Era un muchacho de unos diecisiete años. Nadie sabía su procedencia. Ni él mismo era capaz de señalarla, puesto que su dominio del habla no pasaba del de un niño de dos años; sólo sabía pronunciar unas pocas palabras, que repetía de continuo, balbuceándolas, unas veces con gesto implorante, otras con alegre continente, como si no encerraran el menor sentido y fueran solamente incomprendidos signos de sus temores y sus goces. Incluso su andar era el de un niño que apenas hubiera aprendido los primeros pasos: no apoyaba primero el tacón, sino toda la planta del pie, con mucha torpeza y cuidado.
Las de Nuremberg son personas muy curiosas. Cada día escalaban a centenares la colina y subían los noventa y dos escalones de la antigua y siniestra torre del castillo, sólo para ver al prisionero. Estaba prohibido penetrar en el aposento donde éste yacía, sumido en tinieblas, y, así, los visitantes se agolpaban en el umbral para contemplar al asombroso personaje, siempre acurrucado en el último rincón de la estancia, jugando con un pequeño caballo blanco de madera que había visto en manos de los hijos del guardián y que éstos le habían entregado emocionados por la torpeza de su tartamudeo. Al parecer, sus ojos no sabían captar la luz; se asustaba visiblemente de los movimientos de su propio cuerpo, y al elevar los brazos lo hacía como si el aire le ofreciera una misteriosa resistencia.

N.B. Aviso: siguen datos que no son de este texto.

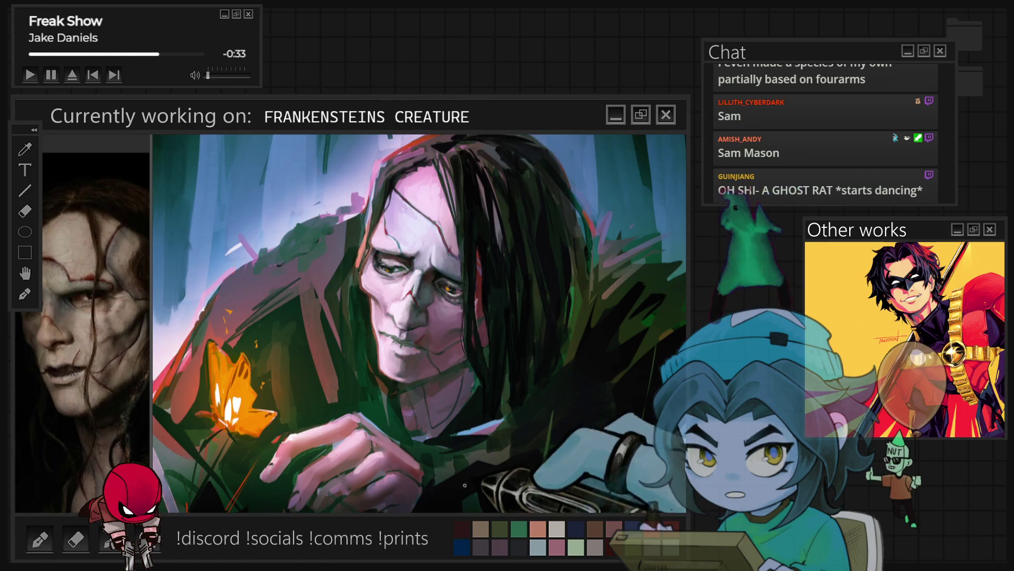
{"action": "scroll", "coordinate": [486, 391], "scroll_direction": "up", "scroll_amount": 1}
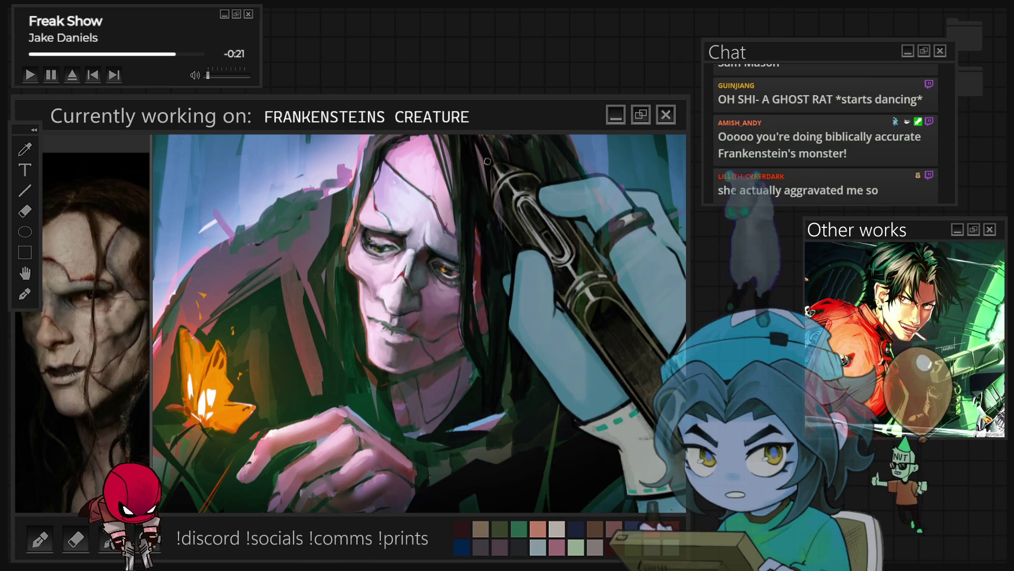
{"action": "scroll", "coordinate": [591, 225], "scroll_direction": "up", "scroll_amount": 1}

—¡Desgraciado muchacho!—exclamaba la gente; en opinión de algunos se trataba de un nuevo espécimen humano, algo así como un hombre de las cavernas. Entre las rarezas que de él se contaban, no era la menor la de que el muchacho no quería tomar más alimentos que pan y agua.

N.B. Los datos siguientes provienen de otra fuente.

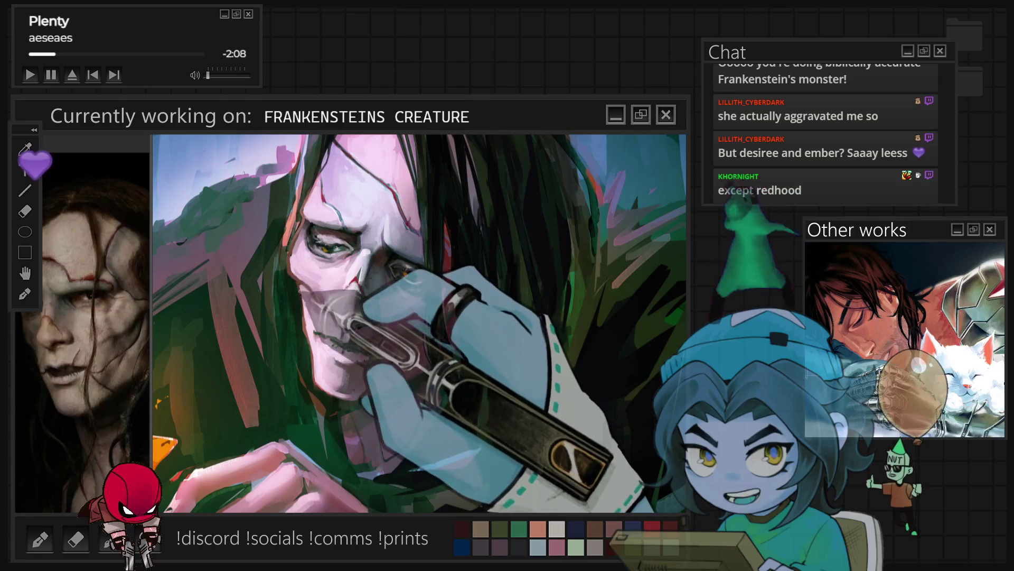
{"action": "scroll", "coordinate": [477, 323], "scroll_direction": "down", "scroll_amount": 4}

Poco a poco fueron conociéndose detalladamente las circunstancias de la aparición del extranjero. El lunes de Pascua, hacia las cinco de la tarde, apareció de pronto en la Unschlittplatz, no lejos de la Puerta Nueva; permaneció unos instantes mirando alrededor desconcertado, luego cayó tambaleándose en brazos del zapatero Weikmann, que pasaba casualmente por aquel lugar. Su mano temblorosa mostraba una carta dirigida al caballero Wessenig, y, tras haberse reunido en torno a él un pequeño grupo de curiosos, fue conducido, no sin trabajos y fatigas, a casa del mencionado caballero. Allí cayó agotado al pie de la escalera. Sus destrozados zapatos goteaban sangre.
Cuando al anochecer regresó el caballero a su casa, su esposa le contó que en la cuadra dormía un mozo hambriento, de embrutecido aspecto; al mismo tiempo le entregó la carta, que el asombrado caballero leyó más de una vez, después de roto el sello; era una misiva tan llena de ironía en unos puntos, como de cruel franqueza en otros. El caballero fue a la cuadra y mandó despertar al forastero, lo que se consiguió no sin gran esfuerzo. Las preguntas militarmente escuetas del oficial no fueron debidamente contestadas por el muchacho; sus respuestas carecían en absoluto de sentido. El señor von Wessenig decidió, ni corto ni perezoso, llevar al visitante al cuartel de la policía.
También esta empresa resultó erizada de dificultades, porque el forastero apenas podía moverse; un rastro de sangre dejaba marcado su camino; tuvieron que llevarle arrastrándolo por las calles como a un becerro desmandado, escena en la que los pacíficos burgueses encontraron un motivo de diversión al regreso de sus excursiones dominicales.
—¿Qué ocurre?—inquirían los que observaban el tumulto desde lejos.
—¡Oh, nada, un campesino al que llevan borracho! —era la respuesta.
En el cuartel se esforzaron en vano por interrogar al prisionero; tartamudeaba de continuo las mismas absurdas palabras y de nada servían amenazas e insultos. Cuando uno de los soldados encendió una luz, sucedió algo raro. El muchacho compuso con su cuerpo extrañas figuras de oso bailarín e intentó coger la llama de la vela; al sentir en la mano el dolor de la quemadura rompió a llorar de tal manera que les puso a todos los pelos de punta.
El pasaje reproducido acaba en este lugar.